## WORKING DATA
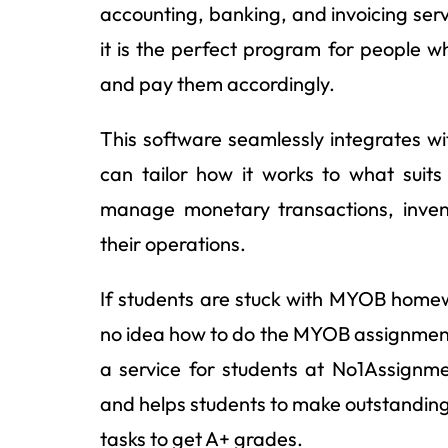
accounting, banking, and invoicing serv
it is the perfect program for people w
and pay them accordingly.
This software seamlessly integrates w
can tailor how it works to what suits 
manage monetary transactions, invent
their operations.
If students are stuck with MYOB homew
no idea how to do the MYOB assignment 
a service for students at No1Assignm
and helps students to make outstandin
tasks to get A+ grades.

## ABOUT THIS EXERCISE
Arrange the material above as a Markdown table with the columns "Row" and "Line", giving each line of text its own numbered row and omitting blank lines. Leave the pictures out of the table.

## FINISHED EXERCISE
| Row | Line |
|---|---|
| 1 | accounting, banking, and invoicing serv |
| 2 | it is the perfect program for people w |
| 3 | and pay them accordingly. |
| 4 | This software seamlessly integrates w |
| 5 | can tailor how it works to what suits  |
| 6 | manage monetary transactions, invent |
| 7 | their operations. |
| 8 | If students are stuck with MYOB homew |
| 9 | no idea how to do the MYOB assignment  |
| 10 | a service for students at No1Assignm |
| 11 | and helps students to make outstandin |
| 12 | tasks to get A+ grades. |